### Supplied text
····················

Sidenote: To me, this raiding argument is also kind of a non-issue, mostly because I didn't even start doing heroics in Cataclysm. Hell, I barely got a toon to level cap. I was bored by level 83. I had friends pinging me over the phone, saying, "Dude, you need to level up to 85 real quick so we can start doing dungeons together again! We needs our tank!" And I care about my lads, and want to make sure they're looked after, so I'd log in to Vash'jir (already completed Mt Hyjal and much preferred it) and all I could think was, "Meh," and log out. Just wasn't feeling it. Getting to 85 turned into a chore.

I don't know why. If I can put my finger on it, I'll let you know, but I honestly don't blame dungeon difficulty etc, since I was bored before that even became an issue.
How do you define what a average wow player is and what is fun to said player?

I have little doubt we could fill a lot of space detailing the multitude of players types and expectations.

IMO blizz set the difficulty bar at a fair spot for raiding in cata if it is measured against what a functioning raid could accomplish in the pre 30% buff ICC 25 or 10 man raid cycle. The level of difficulty it took to clear those normal mode raids broke many raids and guilds during Wrath.

I think most of the complaints directed at raid difficulties in cata miss a few big points.
TOC and ICC had many nontraditional factors that pushed more players into the end game faster than ever before. Most of those factors are not a part of this raid cycle and casual social gamers don't understand and think their being punished.

Most traditional raiding players don't think it's bad that it takes some amount of time to progress into raids. What the casual social gamers want in terms of accessibility would reduce the progression curve even further.

I personally doubt that the current raid cycle will bring about the end of the raid model as Tobold stated in his original post. What I think it will do is allow players a opportunity to decide what is fun for them and spend their money and time where they will find it.

Traditional raiding players are not turned off by this evolutions of the raid model casual players that never really understood what they were doing are.

It's fascinating that you think the 'sweet spot' is the point that broke many guilds in Wrath.

It strongly indicates to me that your post could be paraphrased as, "I'm trying to let casuals down easy by telling you that you were given an unfair glimpse into a world you don't belong in, which was Blizzard's fault, and distorted beyond what 'real' raiding is. Now that things have been fixed, real raiders can go about their business as usual, and we're really sorry that you got hurt by getting a taste of what you aren't ready for."

To which I would say... Your assessment may well be correct.
In which it is also not the way things should be - what 'traditional raiders' want is a step backwards, in the wrong direction.
Cam: yes, one gets a vibe from the "real raiders" that the lower classes are getting too uppity. We should stay in our places (and continue to subsidize their raid content, of course).
I'm not trying to let anyone down easy I just feel that many wow players progressed farther into end game raiding during Wrath with a big misunderstanding of what it took to get to that point in the raiding cycle from the beginning. What is hard today will be easy next month. ICC 25 man Lich King kills were a rare achievement pre-buff.

····················

### Raw data
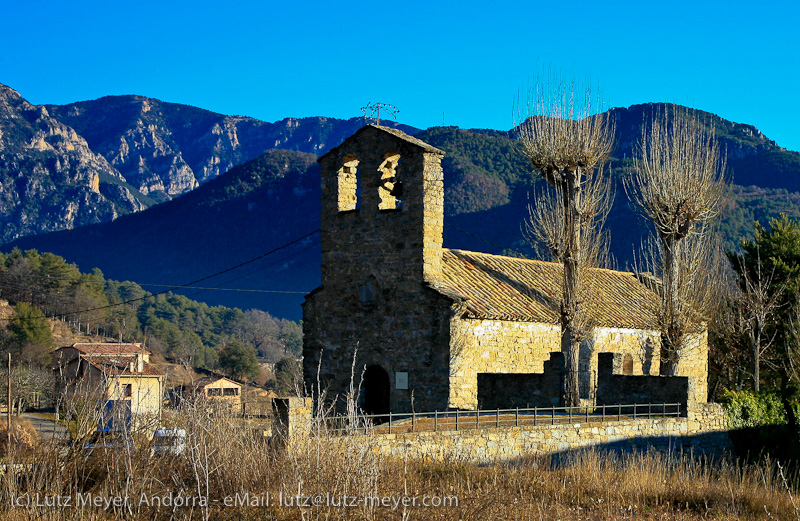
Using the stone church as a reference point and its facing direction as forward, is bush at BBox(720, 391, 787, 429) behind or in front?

····················

### Activity 1
Decide whether each statement agrees with the discussion of World of Warcraft raiding, and answer yes or no with the deciding words quoted from it. (a) The first writer found reaching level 85 to be a chore. (b) The first writer preferred Vash'jir to Mt Hyjal. (c) The commenter who mentions Tobold's original post expects the current raid cycle to end the raid model.
### Activity 2
Pick up the discussion of World of Warcraft raiding after its final sentence and continue it with a few more sentences in the same voice.

### Output 1
(a) Yes: "Getting to 85 turned into a chore."
(b) No: "already completed Mt Hyjal and much preferred it"
(c) No: "I personally doubt that the current raid cycle will bring about the end of the raid model as Tobold stated in his original post."

### Output 2
Clearing out all raid content on 10 or 25 man normal now is equivalent to clearing all 25 man normal raid content during each relevant raid tier in Wrath. I didn't expect to do it then and I wouldn't expect to do it now without the raid group meeting the requirements set out by the encounter designer.

I personally only became "serious" about raiding at the release of Wrath and spent most if not the entire expansion trying to penetrate what you refer to as "real raiding"

Traditional raiders are a mixed lot as are casual players and social players most of the stereotypes for all players types exist for a good reason.

In my opinion casuals and social players are in a bad spot due to what Tobold described in his original post about the speed and ease of leveling and running out of interesting stuff do outside of end game.

Referencing the pre 30% buff ICC and TOC raids the way I did was meant to point out that raiding was hard during Wrath progression it's just that it was so long ago for many that they forget. If it wasn't hard then you were carried by over geared players or were over geared yourself.

End game raiding isn't going to die due to it becoming hard for any amount of players during one raid cycle at the beginning of a expansion. During the next raid cycle you will see things return to the wrath raiding progression. Over gearing content is what made raiding easy in Wrath and it will make it easy in Cata. Players just have to wait out a cycle or play Rift if they don't want to play to Blizz expectations.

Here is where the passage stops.